Yo creo que no estoy a favor del aborto. Desde el punto de vista estrictamente individual me parece un hecho tristísimo y lamentable. No estaría en condición de decir que jamás permitiría que una mujer abortara un hijo mío porque las circunstancias de la vida son tan irreverentes que andar por allí dando sentencias categóricas me parece, al menos, un acto de poca elegancia. Pero hay algo allí que me entumece de tristeza vital. Tengo una visión extremadamente humanista –las conductas, claro, no siempre tienen la dignidad de las perspectivas– que me impide celebrar cualquier interrupción de un proceso vital, sea cual fuera ese proceso. Repito: creo que si de mí dependiese, y en términos estrictamente personales, no impediría que la vida siguiese su curso «natural».
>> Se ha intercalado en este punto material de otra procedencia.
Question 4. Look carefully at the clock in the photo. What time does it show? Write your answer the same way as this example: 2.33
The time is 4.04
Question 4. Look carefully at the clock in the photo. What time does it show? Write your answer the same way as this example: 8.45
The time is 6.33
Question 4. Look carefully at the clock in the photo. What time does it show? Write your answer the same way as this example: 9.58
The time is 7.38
Creo que el debate sobre el aborto está plagado de hipocresías, de prejuicios, de intolerancias, de brutalidades. Como en un damero ideológico, quienes están en contra del aborto entienden que un Dios –de dudosa manifestación pública, al menos– coloca alma y vida desde el momento del encuentro entre el óvulo y el espermatozoide y que, por lo tanto, la decisión de dar o quitar vida le corresponde a ese ser todopoderoso y no a los hombres. Cuesta creer que algunos de esos hombres y mujeres capaces de aferrarse a cualquier cruzada brutal –desde la invasión a Jerusalén en el siglo XI, atravesando la conquista española con su brutal colonización y concluyendo con el apoyo a la última dictadura militar argentina con sus violaciones a los Derechos Humanos– tengan tanta preocupación por la interrupción de un vida que aún no ha nacido. Como si en su escala de valores tuviera más peso la vida de un «por nacer» que la de un «nacido». Christian von Wernich, el capellán de la Policía Bonaerense que se paseaba entre los cuerpos torturados de los centros clandestinos de detención, por ejemplo, está en contra del aborto. Encuentro allí, por lo menos, una contradicción teórica, ética y práctica.
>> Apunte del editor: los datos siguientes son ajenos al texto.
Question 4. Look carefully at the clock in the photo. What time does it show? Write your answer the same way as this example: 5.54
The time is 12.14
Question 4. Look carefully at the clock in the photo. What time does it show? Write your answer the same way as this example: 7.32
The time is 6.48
En el otro extremo, sectores autodenominados progresistas y de izquierda sostienen como un dogma de fe que la vida se inicia cuando ellos quieren que se inicie y echan mano a la religión de la ciencia para asegurar que la vida, la persona, comienza, pongamos, después de los tres meses de gestación. Y se aferran a ese dogma porque, claro, si reconocen que no es así se les desmorona su armazón ideológico. Es decir, si le otorgan entidad a «eso» que está creciendo en el vientre de la mujer –se trata de una operación de cosificación de una vida– no pueden sostener, más tarde, que la vida es el principal de los valores y que, por lo tanto, toda violación de los Derechos Humanos es un delito aberrante. Incluso, algunos sectores radicalizados celebran con pancartas el «Sí al aborto», como si se tratara de un partido de fútbol. Y hay demasiado dolor y gravedad en el asunto como para andar festejando la interrupción de una vida como si se tratara de un gol de Nueva Chicago.
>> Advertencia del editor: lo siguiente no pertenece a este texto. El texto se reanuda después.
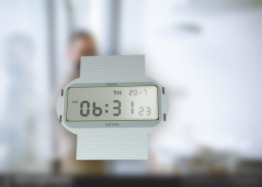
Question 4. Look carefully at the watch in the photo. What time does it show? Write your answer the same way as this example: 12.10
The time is 6.31
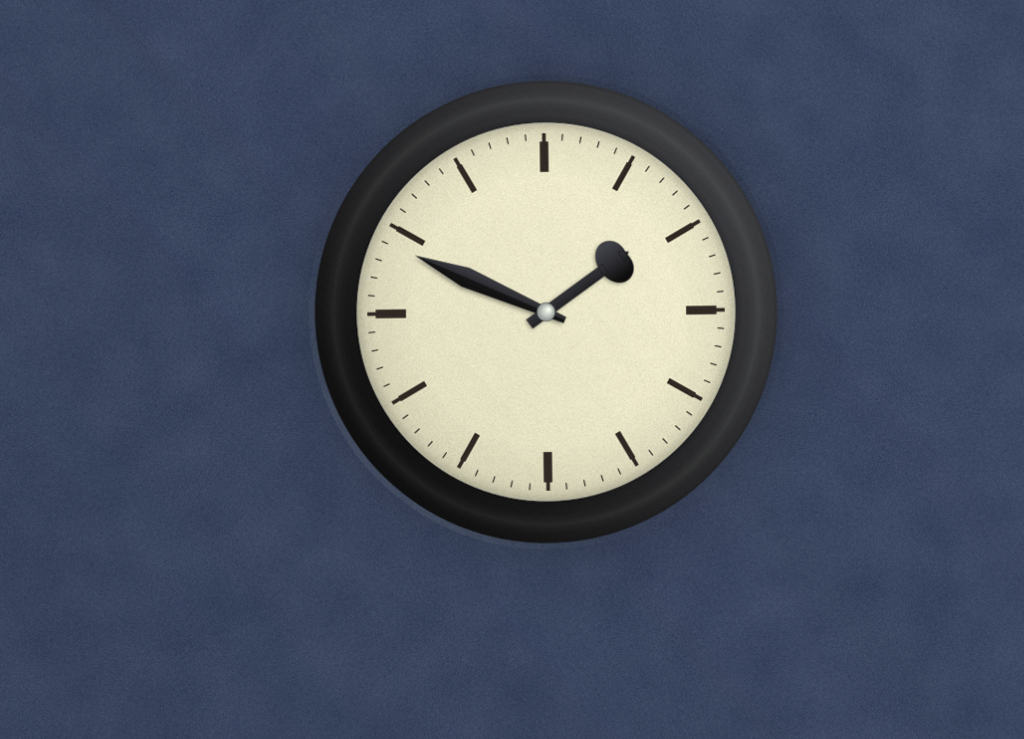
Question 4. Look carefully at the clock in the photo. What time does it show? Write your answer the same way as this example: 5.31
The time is 1.49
Estoy convencido que el aborto significa la interrupción de un proceso vital. Que con sólo esperar unos meses se produce un ser único e inigualable –como usted y yo, estimado lector– que merecería, al menos, una oportunidad de decidir. Negar esto es una aberración lógica e ir contra la ley de la causalidad. Entiendo, en este punto, a los sectores antiabortistas no fundados en el fanatismo religioso y en el autoritarismo medieval. Hay razones desde una concepción humanista que están en contra de la despenalización del aborto que deben ser atendidas y respetadas y que no pueden ser prepoteadas por un progresismo vacuo, esloganero, prejuicioso y peligroso. No toda persona que está en contra del aborto es heredero de Tomás de Torquemada. Es posible ser progresista y antiabortista, lamento comunicarles.
Y está más que claro que es imposible iniciar un debate serio sobre el tema si cada vez que alguien defiende la posibilidad de la despenalización del aborto es inmediatamente tachado de «asesino», «genocida», «zurdo» y «satánico». Se puede ser de derecha y abortista, está claro. Es más, hay algunos discursos que disfrazados de «progresistas» no son otra cosa que darwinismo y malthusianismo escondidos. Hablar de políticas de control de natalidad, sugerir que es mejor que «los pobres no tengan tantos hijos» o que «reduciría el nivel de habitantes en las villas» son el grotesco de algunos discursos que también están presentes detrás de las buenas intenciones de liberales progresistas.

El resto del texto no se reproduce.